## WHAT IS BEING ASKED
Copy out the stretch of lines from the one containing "Dead Proxies |" through the one containing "spys | 0 | 0 | 0 |", both included, word for word.

SUPPLIED ENTRIES Block Start

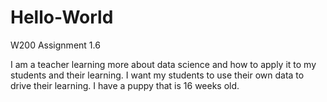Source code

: # Hello-World
W200 Assignment 1.6

I am a teacher learning more about data science and how to apply it to my students and their learning. 
I want my students to use their own data to drive their learning. 
I have a puppy that is 16 weeks old.
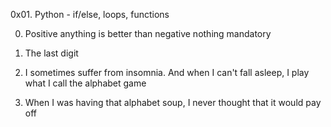 0x01. Python - if/else, loops, functions

0. Positive anything is better than negative nothing
mandatory

1. The last digit

2. I sometimes suffer from insomnia. And when I can't fall asleep, I play what I call the alphabet game

3. When I was having that alphabet soup, I never thought that it would pay off

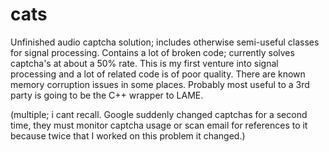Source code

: cats
====

Unfinished audio captcha solution; includes otherwise semi-useful classes for signal processing. 
Contains a lot of broken code; currently solves captcha's at about a 50% rate. 
This is my first venture into signal processing and a lot of related code is of poor quality. 
There are known memory corruption issues in some places. 
Probably most useful to a 3rd party is going to be the C++ wrapper to LAME.

(multiple; i cant recall. Google suddenly changed captchas for a second time, they must monitor captcha usage or scan email for references to it because twice that I worked on this problem it changed.)
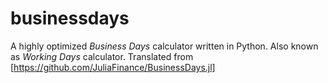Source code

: # businessdays
A highly optimized *Business Days* calculator written in Python. Also known as *Working Days* calculator. Translated from [https://github.com/JuliaFinance/BusinessDays.jl] 
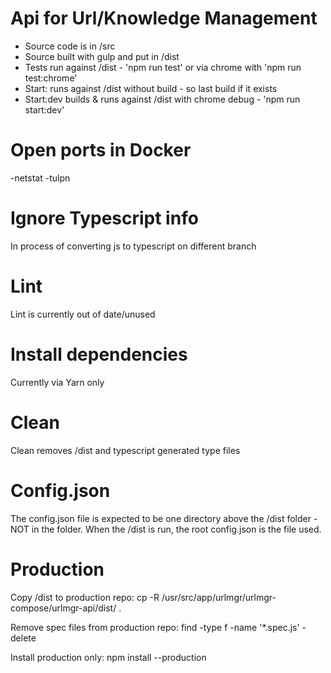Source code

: # Api for Url/Knowledge Management
- Source code is in /src
- Source built with gulp and put in /dist
- Tests run against /dist - 'npm run test' or via chrome with 'npm run test:chrome'
- Start: runs against /dist without build - so last build if it exists
- Start:dev builds & runs against /dist with chrome debug - 'npm run start:dev' 

# Open ports in Docker
-netstat -tulpn

# Ignore Typescript info
In process of converting js to typescript on different branch

# Lint 
Lint is currently out of date/unused

# Install dependencies
Currently via Yarn only

# Clean
Clean removes /dist and typescript generated type files

# Config.json
The config.json file is expected to be one directory above the /dist folder - NOT in the folder. When the /dist is run, the root config.json is the file used. 

# Production
Copy /dist to production repo: cp -R /usr/src/app/urlmgr/urlmgr-compose/urlmgr-api/dist/ .

Remove spec files from production repo: find -type f -name '*.spec.js' -delete

Install production only: npm install --production 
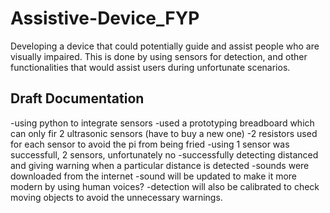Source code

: # Assistive-Device_FYP
Developing a device that could potentially guide and assist people who are visually impaired. This is done by using sensors for detection, and other functionalities that would assist users during unfortunate scenarios.


## Draft Documentation
-using python to integrate sensors
-used a prototyping breadboard which can only fir 2 ultrasonic sensors (have to buy a new one)
-2 resistors used for each sensor to avoid the pi from being fried
-using 1 sensor was successfull, 2 sensors, unfortunately no
-successfully detecting distanced and giving warning when a particular distance is detected
-sounds were downloaded from the internet
-sound will be updated to make it more modern by using human voices?
-detection will also be calibrated to check moving objects to avoid the unnecessary warnings.
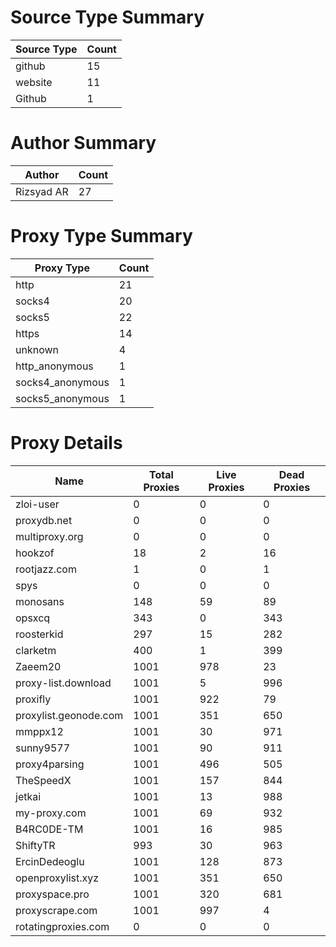 # Source Type Summary

| Source Type | Count |
|-------------|-------|
| github | 15 |
| website | 11 |
| Github | 1 |


# Author Summary

| Author | Count |
|--------|-------|
| Rizsyad AR | 27 |


# Proxy Type Summary

| Proxy Type | Count |
|------------|-------|
| http | 21 |
| socks4 | 20 |
| socks5 | 22 |
| https | 14 |
| unknown | 4 |
| http_anonymous | 1 |
| socks4_anonymous | 1 |
| socks5_anonymous | 1 |


# Proxy Details

| Name | Total Proxies | Live Proxies | Dead Proxies |
|------|---------------|--------------|---------------|
| zloi-user | 0 | 0 | 0 |
| proxydb.net | 0 | 0 | 0 |
| multiproxy.org | 0 | 0 | 0 |
| hookzof | 18 | 2 | 16 |
| rootjazz.com | 1 | 0 | 1 |
| spys | 0 | 0 | 0 |
| monosans | 148 | 59 | 89 |
| opsxcq | 343 | 0 | 343 |
| roosterkid | 297 | 15 | 282 |
| clarketm | 400 | 1 | 399 |
| Zaeem20 | 1001 | 978 | 23 |
| proxy-list.download | 1001 | 5 | 996 |
| proxifly | 1001 | 922 | 79 |
| proxylist.geonode.com | 1001 | 351 | 650 |
| mmppx12 | 1001 | 30 | 971 |
| sunny9577 | 1001 | 90 | 911 |
| proxy4parsing | 1001 | 496 | 505 |
| TheSpeedX | 1001 | 157 | 844 |
| jetkai | 1001 | 13 | 988 |
| my-proxy.com | 1001 | 69 | 932 |
| B4RC0DE-TM | 1001 | 16 | 985 |
| ShiftyTR | 993 | 30 | 963 |
| ErcinDedeoglu | 1001 | 128 | 873 |
| openproxylist.xyz | 1001 | 351 | 650 |
| proxyspace.pro | 1001 | 320 | 681 |
| proxyscrape.com | 1001 | 997 | 4 |
| rotatingproxies.com | 0 | 0 | 0 |
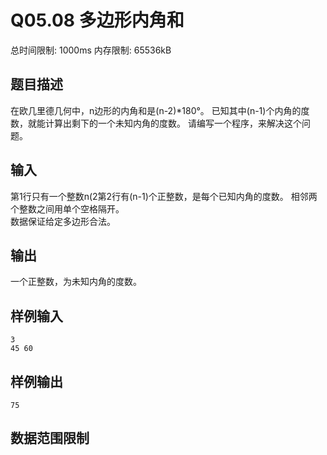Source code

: # Q05.08 多边形内角和

总时间限制: 1000ms 内存限制: 65536kB

## 题目描述   

在欧几里德几何中，n边形的内角和是(n-2)*180°。
已知其中(n-1)个内角的度数，就能计算出剩下的一个未知内角的度数。
请编写一个程序，来解决这个问题。

## 输入   

第1行只有一个整数n(2第2行有(n-1)个正整数，是每个已知内角的度数。
相邻两个整数之间用单个空格隔开。   
数据保证给定多边形合法。

## 输出   

一个正整数，为未知内角的度数。

## 样例输入

    3
    45 60

## 样例输出

    75

## 数据范围限制

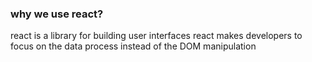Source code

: ### why we use react?
react is a library for building user interfaces
react makes developers to focus on the data process instead of the DOM manipulation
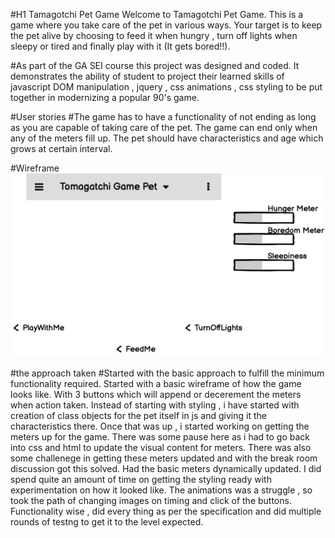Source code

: #H1 Tamagotchi Pet Game
Welcome to Tamagotchi Pet Game.
This is a game where you take care of the pet in various ways. Your target is to keep the pet alive by choosing to feed it when hungry , turn off lights when sleepy or tired and finally play with it (It gets bored!!). 


#As part of the GA SEI course this project was designed and coded. It demonstrates the ability of student to project their learned skills of javascript DOM manipulation , jquery , css animations , css styling to be put together in modernizing a popular 90's game.

#User stories
#The game has to have a functionality of not ending as long as you are capable of taking care of the pet.
The game can end only when any of the meters fill up.
The pet should have characteristics and age which grows at certain interval.

#Wireframe
![WireFrame](./images/WireFrame.png)

#the approach taken
#Started with the basic approach to fulfill the minimum functionality required.
Started with a basic wireframe of how the game looks like. With 3 buttons which will append or decerement the meters when action taken.
Instead of starting with styling , i have started with creation of class objects for the pet itself in js and giving it the characteristics there. Once that was up , i started working on getting the meters up for the game. 
There was some pause here as i had to go back into css and html to update the visual content for meters. There was also some challenege in getting these meters updated and with the break room discussion got this solved. Had the basic meters dynamically updated.
I did spend quite an amount of time on getting the styling ready with experimentation on how it looked like. 
The animations was a struggle , so took the path of changing images on timing and click of the buttons. 
Functionality wise , did every thing as per the specification and did multiple rounds of testng to get it to the level expected.



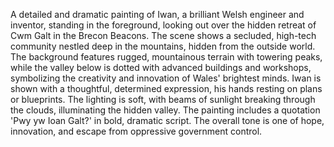 A detailed and dramatic painting of Iwan, a brilliant Welsh engineer and inventor, standing in the foreground, looking out over the hidden retreat of Cwm Galt in the Brecon Beacons. The scene shows a secluded, high-tech community nestled deep in the mountains, hidden from the outside world. The background features rugged, mountainous terrain with towering peaks, while the valley below is dotted with advanced buildings and workshops, symbolizing the creativity and innovation of Wales' brightest minds. Iwan is shown with a thoughtful, determined expression, his hands resting on plans or blueprints. The lighting is soft, with beams of sunlight breaking through the clouds, illuminating the hidden valley. The painting includes a quotation 'Pwy yw Ioan Galt?' in bold, dramatic script. The overall tone is one of hope, innovation, and escape from oppressive government control.
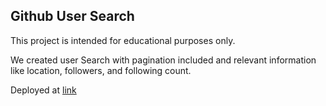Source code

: ## Github User Search

This project is intended for educational purposes only.

We created user Search with pagination included and relevant information like location, followers, and following count.

Deployed at [link](https://github-search-mateo.netlify.com/)

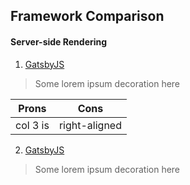 Framework Comparison
------

#### Server-side Rendering
1. [GatsbyJS](https://google.com)
> Some lorem ipsum decoration here

| Prons        | Cons          |
| ------------- |:-------------:|
| col 3 is      | right-aligned |


2. [GatsbyJS](https://google.com)
> Some lorem ipsum decoration here
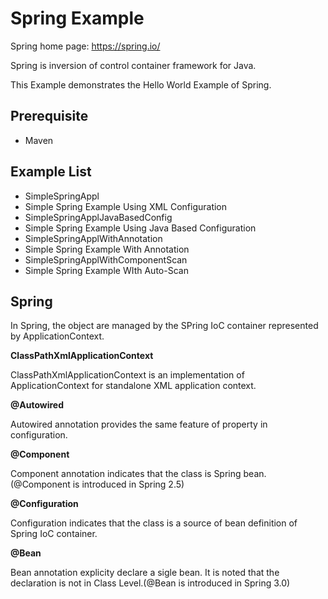 # Spring Example

Spring home page: https://spring.io/

Spring is inversion of control container framework for Java. 

This Example demonstrates the Hello World Example of Spring. 

## Prerequisite

* Maven 

## Example List

* SimpleSpringAppl
 * Simple Spring Example Using XML Configuration
* SimpleSpringApplJavaBasedConfig
 * Simple Spring Example Using Java Based Configuration
* SimpleSpringApplWithAnnotation
 * Simple Spring Example With Annotation
* SimpleSpringApplWithComponentScan
 * Simple Spring Example WIth Auto-Scan

## Spring 

In Spring, the object are managed by the SPring IoC container represented by ApplicationContext.

**ClassPathXmlApplicationContext**

ClassPathXmlApplicationContext is an implementation of ApplicationContext for standalone XML application context. 

**@Autowired**

Autowired annotation provides the same feature of property in configuration.

**@Component**

Component annotation indicates that the class is Spring bean. (@Component is introduced in Spring 2.5)

**@Configuration**

Configuration indicates that the class is a source of bean definition of Spring IoC container.

**@Bean**

Bean annotation explicity declare a sigle bean. It is noted that the declaration is not in Class Level.(@Bean is introduced in Spring 3.0)
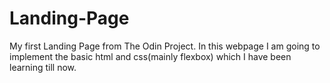 # Landing-Page
My first Landing Page from The Odin Project.
In this webpage I am going to implement the basic html and css(mainly flexbox) which I have been learning till now. 

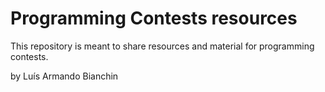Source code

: 
# Programming Contests resources

This repository is meant to share resources and material for programming contests.

by Luís Armando Bianchin
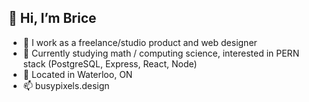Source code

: ## 👋 Hi, I’m Brice

- 👀 I work as a freelance/studio product and web designer
- 🌱 Currently studying math / computing science, interested in PERN stack (PostgreSQL, Express, React, Node)
- 💬 Located in Waterloo, ON
- 📫 busypixels.design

SUPPLIED ENTRIES Block End

## RESPONSE BOX
| Name | Total Proxies | Live Proxies | Dead Proxies |
|------|---------------|--------------|---------------|
| zloi-user | 0 | 0 | 0 |
| proxydb.net | 0 | 0 | 0 |
| multiproxy.org | 0 | 0 | 0 |
| hookzof | 18 | 2 | 16 |
| rootjazz.com | 1 | 0 | 1 |
| spys | 0 | 0 | 0 |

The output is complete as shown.